At swim meets, I station myself in one spot of the deck where I can see the races and see that the swimmers are behind the blocks when they should be. We had about 40 swimmers there on Saturday, and four coaches, which makes for a very good ratio. There is no reason anyone should miss their event. And yet there were swimmers who did. You can guess who one of them was.
As Anita’s event came up, I started scanning the masses of kids milling around behind the blocks. I could not spot Anita.
“Where’s Anita?” I asked the coach next to me. We both stood there looking, looking, looking.

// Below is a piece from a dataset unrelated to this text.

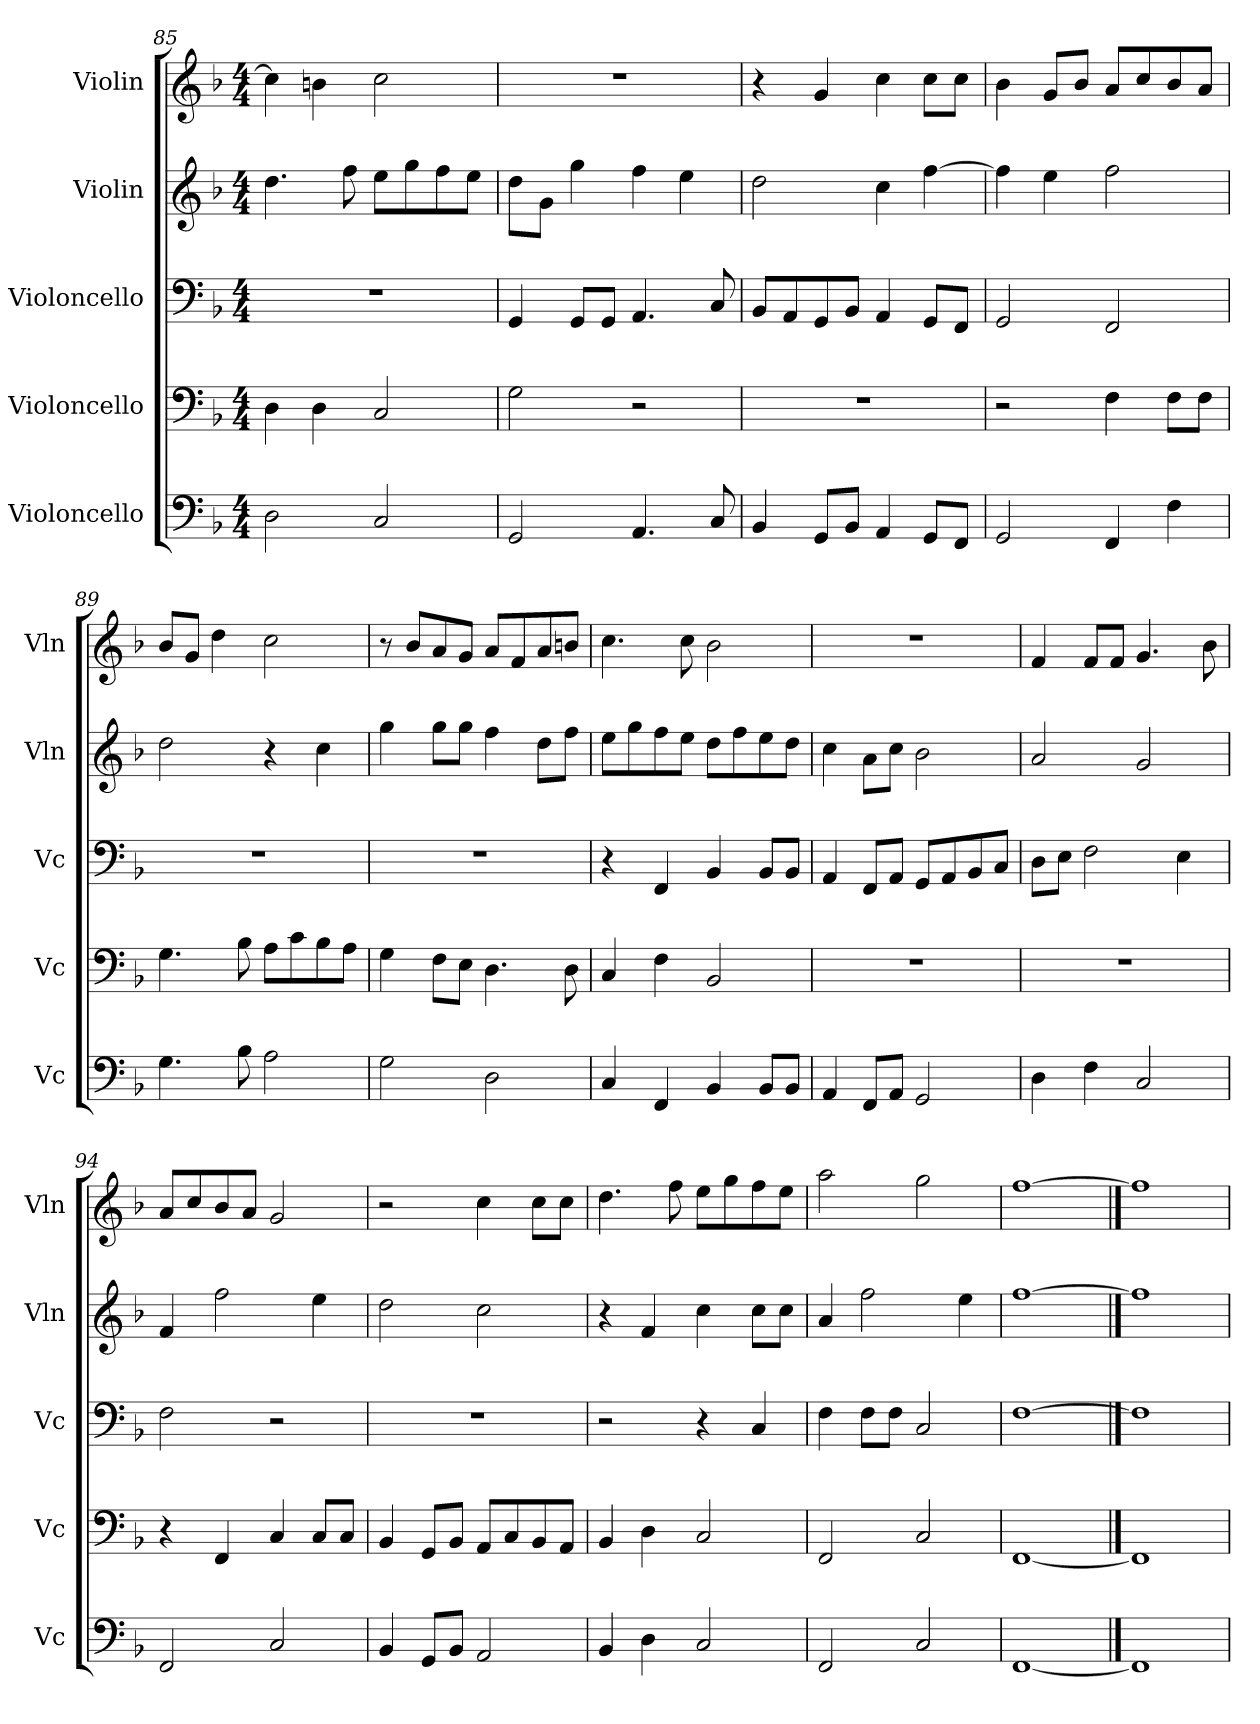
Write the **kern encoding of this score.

The referee blew the series of short whistles which signaled the swimmers that their event was going to start. I could feel the anxiety rising in my chest. Anita was supposed to be in lane 5, the very lane where her mother was timing. I watched her mother look at her clipboard, realize Anita should be there, and start scanning the crowd, too.
The referee blew one long whistle, the step-up command for the swimmers. No Anita.
“Take your mark,” the starter commanded and then sounded the buzzer. The swimmers dove in, the swimmers that were there, that is.
It was right about that point when I saw Anita, hovering near lane 1, talking to one of our coaches. She rushed over to lane 5, and judging by her mother’s hand gestures, heard something along these lines: “Where were you?! You just missed your event!”
Anita said something to her mother. Her mother looked at Anita’s hand. Then Anita was gone.
About half an hour later, I saw Anita, dressed in street clothes, loitering near where the times were posted. She looked so sad, I didn’t have the heart to say anything to her. Plus, I figured that her mother was going to give her what-for for the whole car ride home.
Back on the pool deck, one of the other coaches was talking with Anita’s mother.
“It’s all my fault,” the mom was saying. “I wrote it wrong on her hand.”
Swimmers often write their events, heats, and lanes on the their hands to help them get to the right place at the right time.
“I transposed the heat and the lane,” she went. “I wrote Heat 5, Lane 1, when she should have been in Heat 1, Lane 5.”
It wasn’t Anita’s fault after all. I thought Anita’s cluelessness led to her missing the event. I was wrong. I thought Anita’s mother was upset with her for missing the event. I was wrong again. I had misread the whole thing.